Brunswick is among five Georgia cities recognized with the Sustainable Futures Award for the way the city is approaching housing issues.
Katherine Moore, president of the Georgia Conservancy, said if the state’s population is going to continue to grow, there has to be a plan for the impacts. Her organization supports the reuse of buildings and unoccupied sites to take advantage of the infrastructure already in place.
Business leaders and city officials in Brunswick have been working the past several years to repurpose the upper floors of commercial buildings downtown and convert them into lofts, apartments and condominiums. That work continued, despite the pandemic.
The city was described as a “model” for reusing existing spaces to create diverse housing options.

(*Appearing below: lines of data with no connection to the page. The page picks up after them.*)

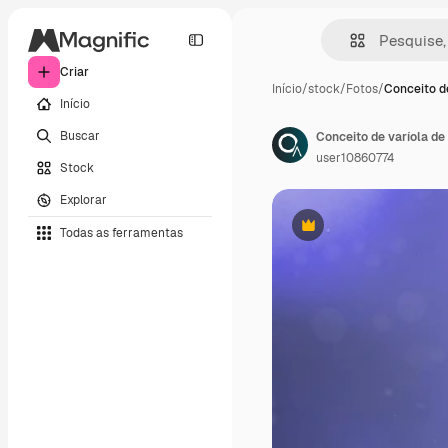
Criar
Início
/
stock
/
Fotos
/
Conceito de
Início
Buscar
Conceito de varíola d
user10860774
Stock
Explorar
Todas as ferramentas
Premium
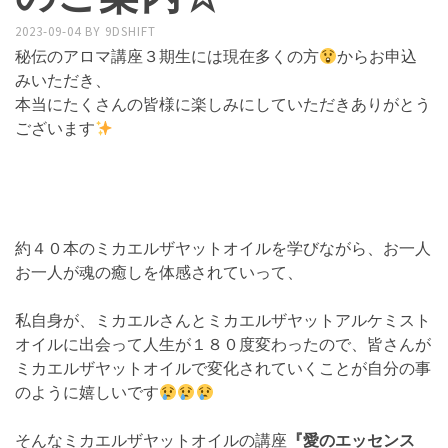
2023-09-04
BY
9DSHIFT
秘伝のアロマ講座３期生には現在多くの方
からお申込
みいただき、
本当にたくさんの皆様に楽しみにしていただきありがとう
ございます
約４０本のミカエルザヤットオイルを学びながら、お一人
お一人が魂の癒しを体感されていって、
私自身が、ミカエルさんとミカエルザヤットアルケミスト
オイルに出会って人生が１８０度変わったので、皆さんが
ミカエルザヤットオイルで変化されていくことが自分の事
のように嬉しいです
そんなミカエルザヤットオイルの講座
『愛のエッセンス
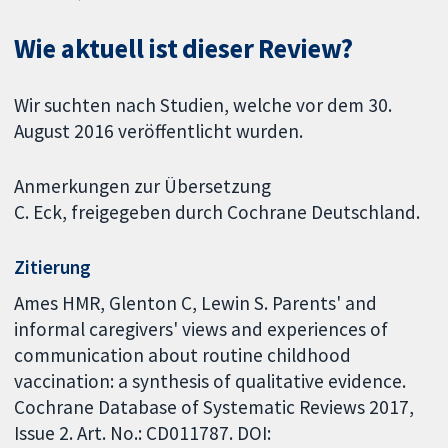
Wie aktuell ist dieser Review?
Wir suchten nach Studien, welche vor dem 30.
August 2016 veröffentlicht wurden.
Anmerkungen zur Übersetzung
C. Eck, freigegeben durch Cochrane Deutschland.
Zitierung
Ames HMR, Glenton C, Lewin S. Parents' and
informal caregivers' views and experiences of
communication about routine childhood
vaccination: a synthesis of qualitative evidence.
Cochrane Database of Systematic Reviews 2017,
Issue 2. Art. No.: CD011787. DOI:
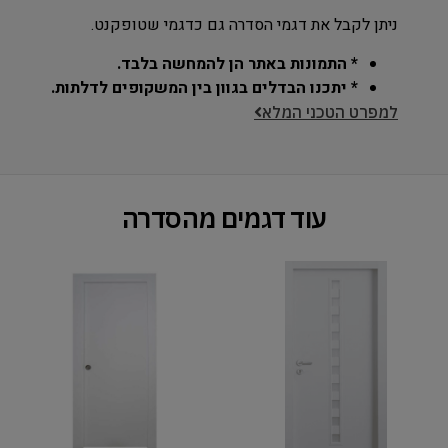
ניתן לקבל את דגמי הסדרה גם כדגמי שטופקנט.
* התמונות באתר הן להמחשה בלבד.
* יתכנו הבדלים בגוון בין המשקופים לדלתות.
למפרט הטכני המלא
עוד דגמים מהסדרה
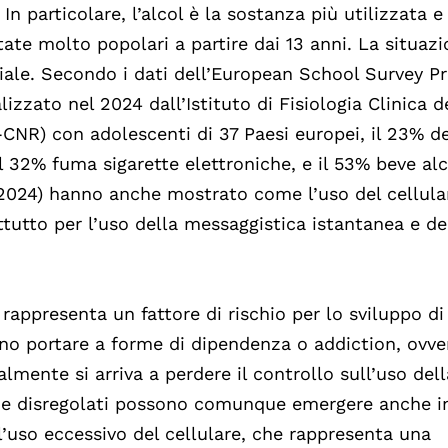
In particolare, l’alcol è la sostanza più utilizzata e
ate molto popolari a partire dai 13 anni. La situaz
iale. Secondo i dati dell’European School Survey Pr
zzato nel 2024 dall’Istituto di Fisiologia Clinica d
-CNR) con adolescenti di 37 Paesi europei, il 23% de
il 32% fuma sigarette elettroniche, e il 53% beve alc
, 2024) hanno anche mostrato come l’uso del cellula
ttutto per l’uso della messaggistica istantanea e de
rappresenta un fattore di rischio per lo sviluppo di
o portare a forme di dipendenza o addiction, ovve
mente si arriva a perdere il controllo sull’uso dell
 e disregolati possono comunque emergere anche i
’uso eccessivo del cellulare, che rappresenta una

The city is using Macon as a template for its plans to revitalize the downtown district. Macon’s downtown district, a ghost town a decade ago, now thrives with dozens of new businesses and hundreds of new residents.
John Hunter, the city’s planning director, said there has been a slight slowdown in building permit requests that he attributes to contractors having difficulty getting some building materials, as well as timing issues.
The award mentioned the ongoing efforts to improve the Norwich Street corridor, two tiny home villages under construction, the conversion of the old Brunswick hospital into an apartment complex and the planned construction of hundreds of affordable apartments.
“On Norwich, it makes sense to turn existing vacant buildings into residential,” he said.
He predicted there will be even more housing redevelopment downtown in coming years.
“People have started looking at the potential for downtown Brunswick,” he said. “It was a lot of people working hard for a long time.”
Developers believe it’s a low-risk proposition to invest in downtown Brunswick, Hunter said. State and federal incentives are also helping to spur development in the city.
Hunter said he believes the growth downtown will spread into surrounding areas.
“There’s a lot of rehabbing going on all around the city,” Hunter said. “The focus will be in areas surrounding the downtown district.”